Maximum Mean Discrepancy for Dummies
Recently I was working on adding monitoring metrics for my text classification models to detect underlying data drift. Usually it is pretty straightforward to compare two sets of data points to check if they come from the same distribution, when working with structured, tabular inputs. There are many statistical hypothesis testings to measure the distance between two distributions for univariate. When it comes to unstructured text data as inputs, it becomes a more complicated problem. In this scenario I care about the entire vocabulary and how each word's frequency changes. One strategy to measure multivariate drift is using maximum mean discrepancy (MMD), outlined in this paper Failing Loudly: An Empirical Study of Methods for Detecting Dataset Shift.
Using a "simple" definition, MMD defines an idea of representing distances between distributions as distances between kernel embedding of distributions. I know this is a very confusing sentence. Here, kernel embedding of distributions, which has many nick names including kernel mean, feature mean, mean map, or mean embeddings of features, to simplify this mouthful jargon, is described in wikipedia description as
kernel embedding of distributions comprises a class of nonparametric methods in which a probability distribution is represented as an element of a reproducing kernel Hilbert space (RKHS).
When dealing with Hilbert space, I think it is important to keep in mind that, it is simply an extension of the Euclidean space. The Euclidean space, or so called the three-dimensional spaces, or one of those corners of the room that you are in, is an orthogonal space with three perpendicular axes and planes. On the other hand, in the Hilbert space the number of orthogonal axes goes to infinity.
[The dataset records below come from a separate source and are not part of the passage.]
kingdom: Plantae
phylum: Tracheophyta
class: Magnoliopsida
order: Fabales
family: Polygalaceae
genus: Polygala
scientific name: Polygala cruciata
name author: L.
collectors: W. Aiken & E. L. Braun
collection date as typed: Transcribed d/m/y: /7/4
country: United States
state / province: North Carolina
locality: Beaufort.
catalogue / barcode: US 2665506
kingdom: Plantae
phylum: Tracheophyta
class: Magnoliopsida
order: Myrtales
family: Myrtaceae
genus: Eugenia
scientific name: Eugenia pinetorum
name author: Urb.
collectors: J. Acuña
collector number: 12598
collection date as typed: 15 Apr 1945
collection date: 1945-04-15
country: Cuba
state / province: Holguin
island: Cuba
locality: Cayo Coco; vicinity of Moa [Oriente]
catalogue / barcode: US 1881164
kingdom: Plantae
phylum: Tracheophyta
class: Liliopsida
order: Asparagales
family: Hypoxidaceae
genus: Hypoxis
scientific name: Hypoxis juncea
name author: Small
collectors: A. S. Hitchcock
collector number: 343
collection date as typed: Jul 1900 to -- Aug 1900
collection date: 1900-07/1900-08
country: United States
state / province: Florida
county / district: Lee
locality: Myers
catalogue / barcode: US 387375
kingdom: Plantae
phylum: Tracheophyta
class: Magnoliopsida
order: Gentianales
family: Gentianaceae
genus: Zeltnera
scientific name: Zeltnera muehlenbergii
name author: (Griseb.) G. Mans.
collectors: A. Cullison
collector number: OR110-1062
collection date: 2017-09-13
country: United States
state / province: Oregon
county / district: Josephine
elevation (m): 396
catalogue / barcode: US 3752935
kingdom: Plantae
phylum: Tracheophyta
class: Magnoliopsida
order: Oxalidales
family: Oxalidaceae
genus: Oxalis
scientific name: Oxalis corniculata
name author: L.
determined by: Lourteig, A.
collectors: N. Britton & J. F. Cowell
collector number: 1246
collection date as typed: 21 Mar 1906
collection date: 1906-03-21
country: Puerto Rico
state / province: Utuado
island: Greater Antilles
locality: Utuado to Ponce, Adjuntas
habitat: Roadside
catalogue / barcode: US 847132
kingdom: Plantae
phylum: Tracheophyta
The vector operations we like in the Euclidean space such as using inner product, which allows to define distance and angles, are also preserved in the Hilbert space.
My way to interpret kernel embedding is, like word embedding mapping a word and its semantic meaning to a set of coordinates in an orthogonal space, kernel embedding maps a distribution from domain $\Omega$ (usually non orthogonal) to a set of coordinates in an orthogonal space, so that $k(x,x')=\langle \varphi (x),\varphi (x')\rangle _{\mathcal {H}}$ can be viewed as a measure of similarity between points $x,x'\in \Omega$. Remembering that in an orthogonal space, distance and angle measurements are more meaningful since axes are not correlated.
Empirically we can estimate kernel embedding using $$\mu_{X}=\frac{1}{n}\sum_{i=1}^{n}\varphi (x_{i}),$$ this means, if your features $X$ are orthogonal, such as using principle components after PCA, applying a liner kernel transforming features to themselves, the kernel embedding is simply the mean of each feature, or numpy.mean(X, axis=0)
. Kernel embedding are the natural next step in that journey as it provides an orthogonal space to interpret multivariance. It also works seamlessly with dimension reduction methods like PCA.
Now, circle back to MMD, the goal is to calculate the L2 distance between two kernel embedding, aka two sets of coordinates in the Hilbert space. Recall in vector operations, the L2 distance is defined as
with vector $X, Y \in \mathbb{R}^{n}$ and their inner product as $\langle X,Y \rangle $. hence, MMD between $X$ in $P$ distribution and $Y$ in $Q$ distribution defines as $$ MMD^{2}(P,Q)=\langle \mu_{P} , \mu_{P} \rangle -2 \langle \mu_{P} , \mu_{Q} \rangle + \langle \mu_{Q} , \mu_{Q} \rangle$$ Utilizing a property from RKHS quoting Wikipedia,
the expectation of any function $f$ in the RKHS can be computed as an inner product with the kernel embedding. $$\mathbb {E} [f(X)] = \langle f,\mu_{X}\rangle_{\mathcal {H}},$$
we finally arrive a formula that could allow us to estimate MMD using similarity matrix with kernel transform in domain $\Omega$ as $$MMD^{2}(P,Q)=E_P[k(X,X)] - 2EP_{Q}[k(X,Y)] + E_Q[k(Y,Y)]$$
In fact, many existing implementation such as here or here use the last formula to guide the computing process.
Once I understood the similarity matrix could be implemented as
# (x - y)^2 = x^2 - 2*x*y + y^2
def similarity_matrix(mat):
# get the product x * y
# here, y = x.t()
r = torch.mm(mat, mat.t())
# get the diagonal elements
diag = r.diag().unsqueeze(0)
diag = diag.expand_as(r)
# compute the distance matrix
D = diag + diag.t() - 2*r
return D.sqrt()
everything else seem to be quickly pieced together.
This has been a very basic explanation to MMD, it aimed to keep things as simple as possible to describe an basic idea. MMD has extensive application in generative learning. Hopefully this article had built up enough appetite for a more detailed elaboration of the topic such as can be found in the original paper here.